EXERCISE DESCRIPTION: Repeat all of the records word for word, but skip any picture.

[Stored data]
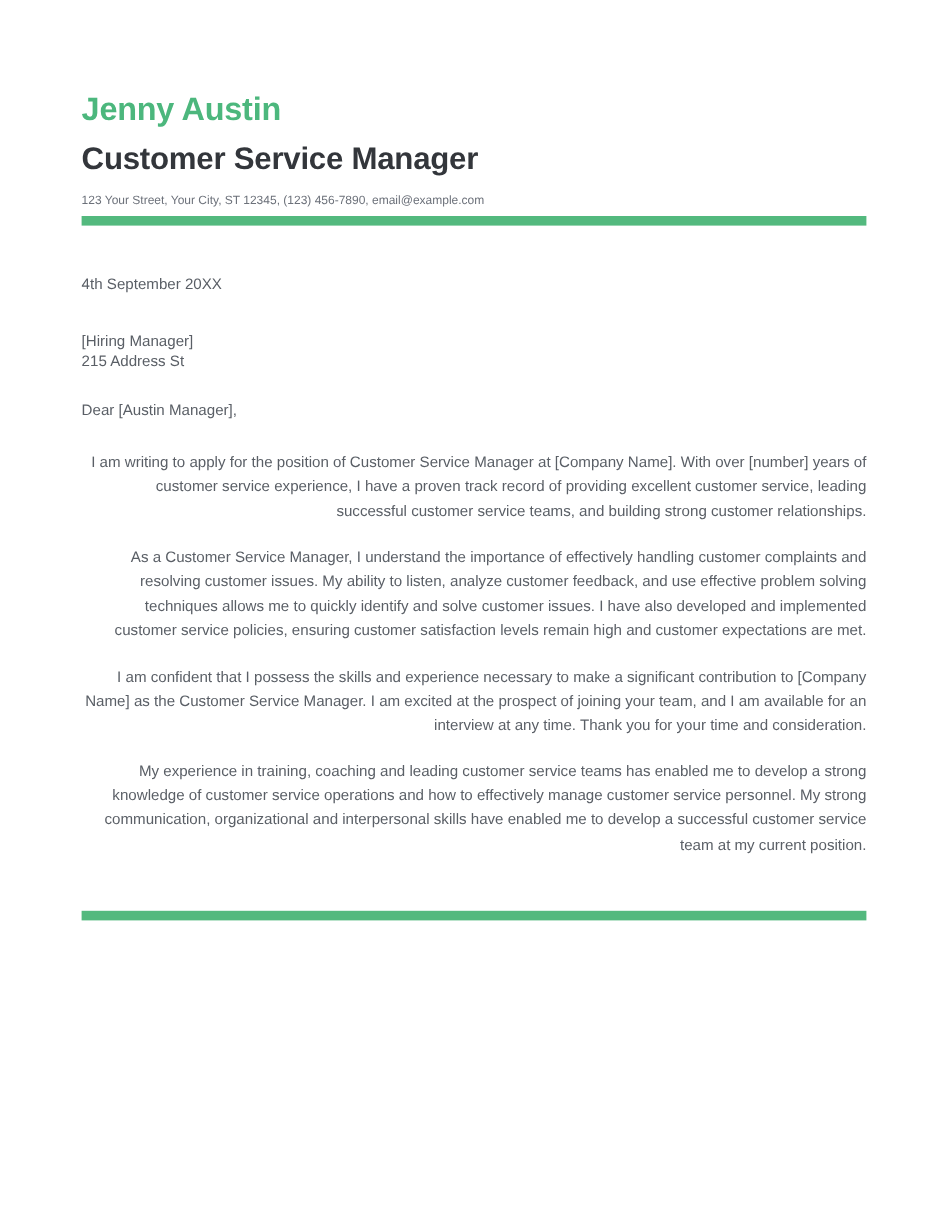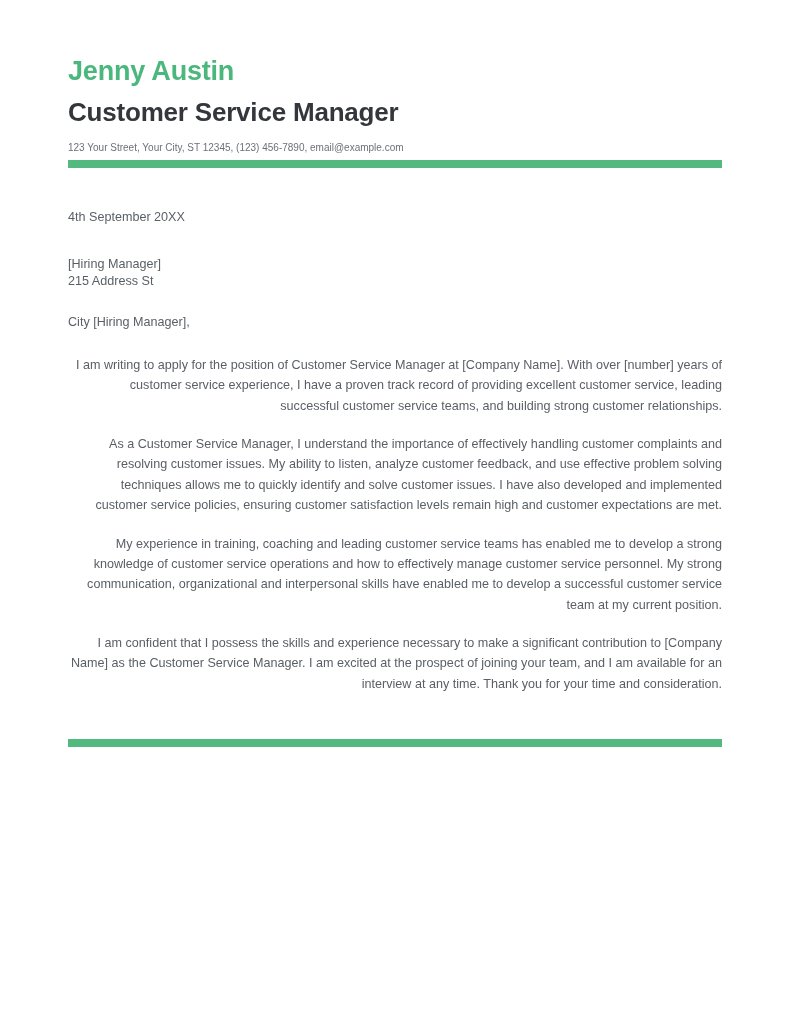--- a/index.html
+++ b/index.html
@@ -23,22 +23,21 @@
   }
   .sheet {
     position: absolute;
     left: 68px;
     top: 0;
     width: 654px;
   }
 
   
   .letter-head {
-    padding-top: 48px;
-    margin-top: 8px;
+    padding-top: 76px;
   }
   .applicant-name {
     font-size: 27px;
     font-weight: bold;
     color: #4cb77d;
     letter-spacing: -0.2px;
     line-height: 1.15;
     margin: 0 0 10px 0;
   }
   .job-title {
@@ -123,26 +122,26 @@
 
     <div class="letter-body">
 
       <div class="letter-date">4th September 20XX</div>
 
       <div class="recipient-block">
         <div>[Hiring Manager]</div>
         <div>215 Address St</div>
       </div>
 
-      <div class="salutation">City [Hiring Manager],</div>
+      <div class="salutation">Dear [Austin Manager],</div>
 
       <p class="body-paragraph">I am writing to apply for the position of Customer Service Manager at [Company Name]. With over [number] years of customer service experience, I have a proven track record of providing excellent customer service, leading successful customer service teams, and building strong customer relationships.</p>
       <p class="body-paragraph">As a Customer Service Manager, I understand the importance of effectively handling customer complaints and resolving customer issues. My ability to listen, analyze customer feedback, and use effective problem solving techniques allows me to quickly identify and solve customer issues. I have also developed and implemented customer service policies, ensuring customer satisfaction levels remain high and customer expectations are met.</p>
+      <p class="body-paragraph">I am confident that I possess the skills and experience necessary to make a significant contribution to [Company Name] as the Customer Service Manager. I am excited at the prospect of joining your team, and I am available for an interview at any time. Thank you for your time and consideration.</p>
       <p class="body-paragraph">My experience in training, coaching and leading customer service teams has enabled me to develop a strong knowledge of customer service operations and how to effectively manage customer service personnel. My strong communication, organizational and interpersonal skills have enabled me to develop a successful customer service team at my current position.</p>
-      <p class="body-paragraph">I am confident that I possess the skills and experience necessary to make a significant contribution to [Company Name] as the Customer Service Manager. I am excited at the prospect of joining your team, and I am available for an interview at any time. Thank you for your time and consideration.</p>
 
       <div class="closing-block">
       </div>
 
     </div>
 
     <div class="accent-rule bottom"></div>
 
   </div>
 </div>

RESULT BELOW:
--- a/index.html
+++ b/index.html
@@ -23,22 +23,21 @@
   }
   .sheet {
     position: absolute;
     left: 68px;
     top: 0;
     width: 654px;
   }
 
   
   .letter-head {
-    padding-top: 48px;
-    margin-top: 8px;
+    padding-top: 76px;
   }
   .applicant-name {
     font-size: 27px;
     font-weight: bold;
     color: #4cb77d;
     letter-spacing: -0.2px;
     line-height: 1.15;
     margin: 0 0 10px 0;
   }
   .job-title {
@@ -123,26 +122,26 @@
 
     <div class="letter-body">
 
       <div class="letter-date">4th September 20XX</div>
 
       <div class="recipient-block">
         <div>[Hiring Manager]</div>
         <div>215 Address St</div>
       </div>
 
-      <div class="salutation">City [Hiring Manager],</div>
+      <div class="salutation">Dear [Austin Manager],</div>
 
       <p class="body-paragraph">I am writing to apply for the position of Customer Service Manager at [Company Name]. With over [number] years of customer service experience, I have a proven track record of providing excellent customer service, leading successful customer service teams, and building strong customer relationships.</p>
       <p class="body-paragraph">As a Customer Service Manager, I understand the importance of effectively handling customer complaints and resolving customer issues. My ability to listen, analyze customer feedback, and use effective problem solving techniques allows me to quickly identify and solve customer issues. I have also developed and implemented customer service policies, ensuring customer satisfaction levels remain high and customer expectations are met.</p>
+      <p class="body-paragraph">I am confident that I possess the skills and experience necessary to make a significant contribution to [Company Name] as the Customer Service Manager. I am excited at the prospect of joining your team, and I am available for an interview at any time. Thank you for your time and consideration.</p>
       <p class="body-paragraph">My experience in training, coaching and leading customer service teams has enabled me to develop a strong knowledge of customer service operations and how to effectively manage customer service personnel. My strong communication, organizational and interpersonal skills have enabled me to develop a successful customer service team at my current position.</p>
-      <p class="body-paragraph">I am confident that I possess the skills and experience necessary to make a significant contribution to [Company Name] as the Customer Service Manager. I am excited at the prospect of joining your team, and I am available for an interview at any time. Thank you for your time and consideration.</p>
 
       <div class="closing-block">
       </div>
 
     </div>
 
     <div class="accent-rule bottom"></div>
 
   </div>
 </div>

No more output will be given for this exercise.